A further step toward robustness, not yet in TeraGrid's plan, would be to use one or more index services to register available RFT services so that the tgcp script could query the index service to locate an available RFT service rather than depending on a static configuration file. This would allow system administrators to add and remove RFT services without disrupting tgcp users anywhere. As long as one RFT server is registered with one index service that tgcp knows about, tgcp will be able to work everywhere. Redundant index services would provide an additional layer of availablity and robustness.

Client Tools

The tgcp command and the GridFTP client software on which it depends are deployed on all TeraGrid systems, meaning that users who log into TeraGrid systems can count on the tgcp command being available.

At the time of this writing, the RFT client tool was not yet installed on some TeraGrid systems, meaning that users could use the tgcp command but not necessarily count on the availability of the reliable file transfer capability. (Unlike tgcp and the GridFTP client software, the RFT client command is written in the Java programming language, and thus requires a Java virtual machine to run. Not all TeraGrid systems support Java or Java applications.)

Configuration Issues

GridFTP Service Configuration Issues

The number of striped GridFTP server nodes required to fully use the 10-30 Gb/s network for transfers depends on the bandwidth of the network links used on the nodes and the performance of the nodes themselves (processor, disk I/O, and competing use). For example, one node with a 1 Gb/s network interface card may not be able to use a full Gb/s of network bandwidth because of limitations in its disk I/O performance.

Different TeraGrid sites have chosen different ways to provide GridFTP access to their shared filesystems. At the Argonne National Laboratory site, for example, the striped GridFTP server includes eight server nodes, each of which has a 1 Gb/s network interface. This allows a maximum bandwidth of 8 Gb/s for the parallel filesystems used by many applications and 1 Gb/s for "normal" filesystems, such as the one that houses user home directories. Though not yet at the 30 Gb/s level, this data movement capability is still signficantly better than that offered by other TeraGrid tools without considerable system-level knowledge or application tuning.

TGCP Client Configuration Issues

The tcgp command uses two configuration files at each site. One file contains a table of bandwidth product figures for the network links between every pair of sites on TeraGrid. This configuration file was filled once for use on all TeraGrid sites, because the information covers all of the possible network paths and thus does not need to change from site to site.
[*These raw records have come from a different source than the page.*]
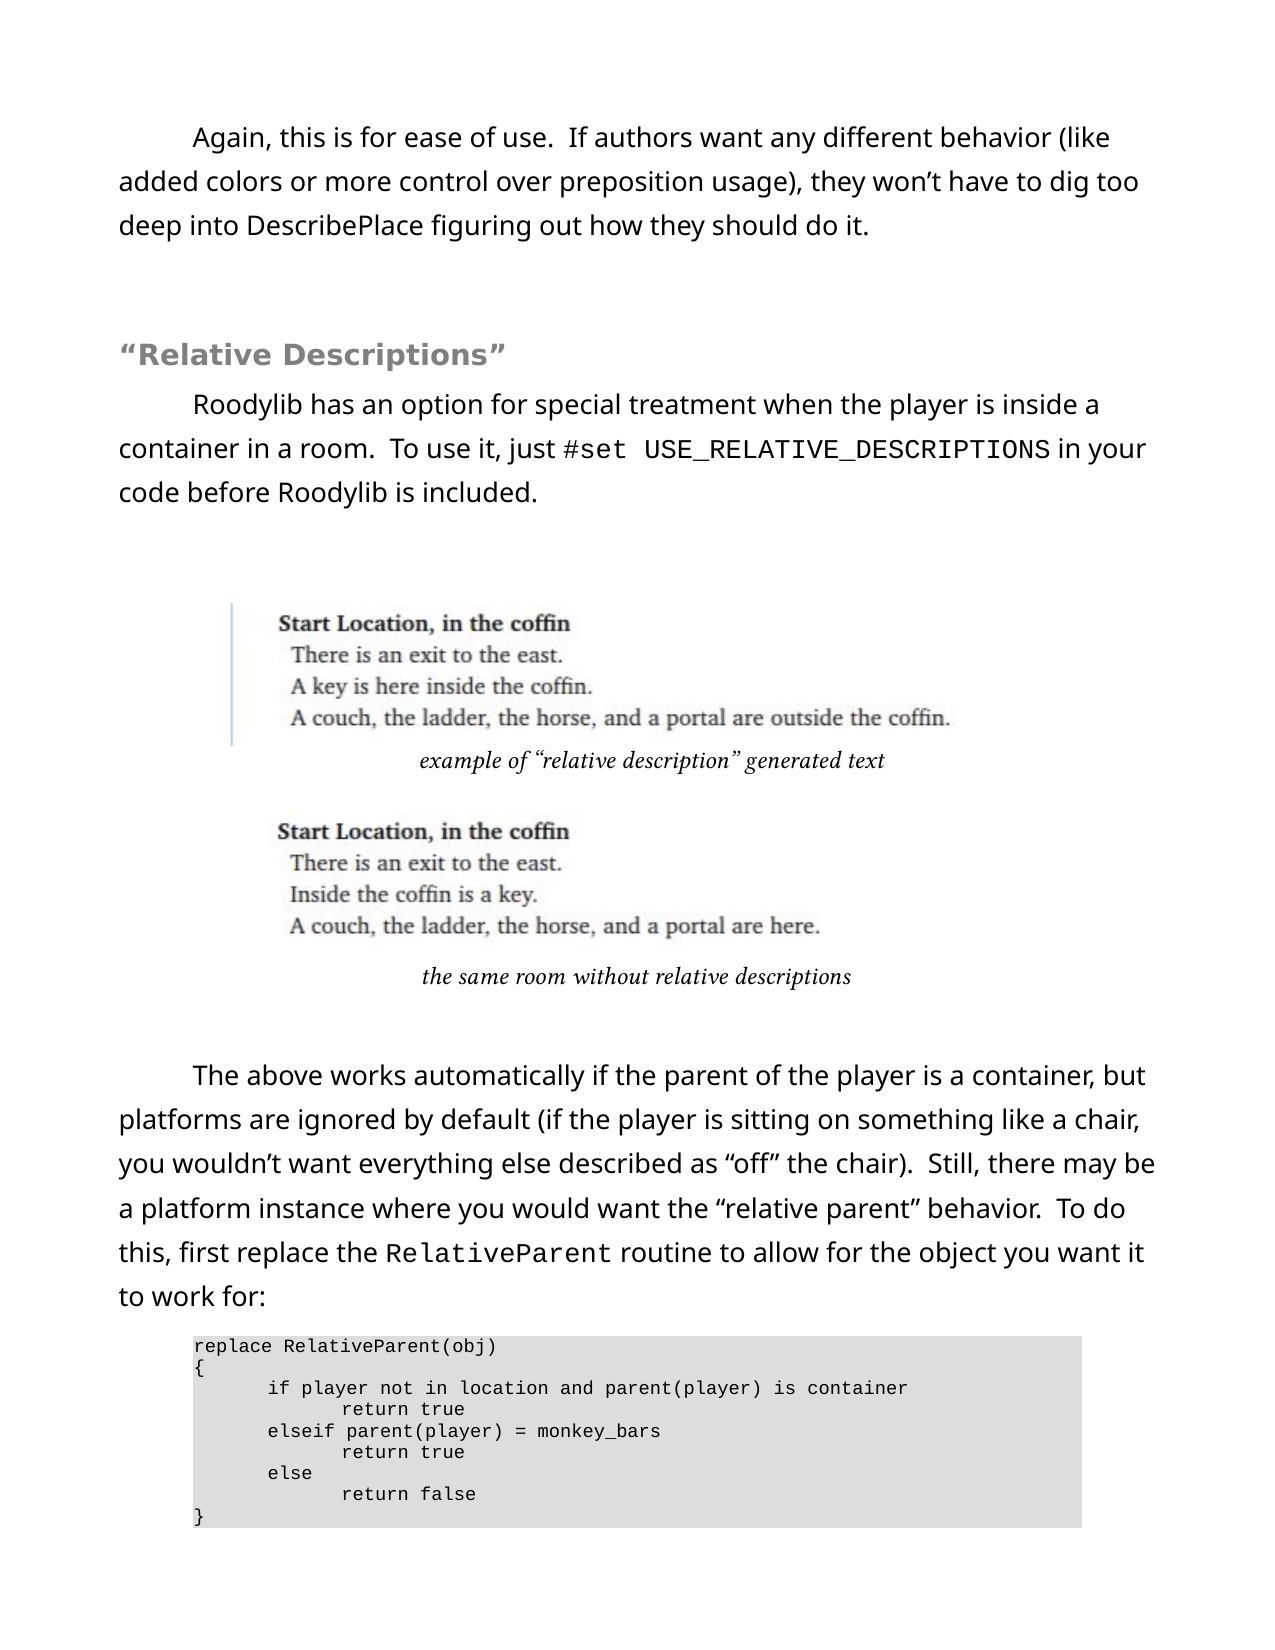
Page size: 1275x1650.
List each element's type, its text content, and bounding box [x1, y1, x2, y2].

text Again, this is for ease of use. If authors want any different behavior (like added colors or more control over preposition usage), they won’t have to dig too deep into DescribePlace figuring out how they should do it. [118, 118, 1157, 243]
text replace RelativeParent(obj) [193, 1336, 1082, 1358]
text return false [193, 1485, 1082, 1506]
text { [193, 1358, 1082, 1379]
picture [232, 811, 1043, 962]
text else [193, 1464, 1082, 1485]
text return true [193, 1443, 1082, 1464]
text the same room without relative descriptions [233, 962, 1042, 990]
text } [193, 1506, 1082, 1528]
text if player not in location and parent(player) is container [193, 1379, 1082, 1400]
text The above works automatically if the parent of the player is a container, but platforms are ignored by default (if the player is sitting on something like a chair, you wouldn’t want everything else described as “off” the chair). Still, there may be a platform instance where you would want the “relative parent” behavior. To do this, first replace the RelativeParent routine to allow for the object you want it to work for: [118, 1057, 1157, 1314]
picture [230, 603, 1045, 746]
subtitle “Relative Descriptions” [118, 339, 1157, 373]
text elseif parent(player) = monkey_bars [193, 1421, 1082, 1443]
text Roodylib has an option for special treatment when the player is inside a container in a room. To use it, just #set USE_RELATIVE_DESCRIPTIONS in your code before Roodylib is included. [118, 385, 1157, 511]
text example of “relative description” generated text [231, 746, 1044, 774]
text return true [193, 1400, 1082, 1421]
The second configuration file is a set of translation rules that are used to translate the source and destination paths provided by tgcp users into optimal server references, taking local configuration issues into account. This configuration file must be filled uniquely by the system administrators at each TeraGrid resource site, using their knowledge of the local system configuration. A shared section provides translation rules to be applied when using remote TeraGrid sites. The TeraGrid software administrators use the project's CVS repository to maintain the "remote" rules, and individual administrators use examples provided in a template file to complete the local configuration section of the file.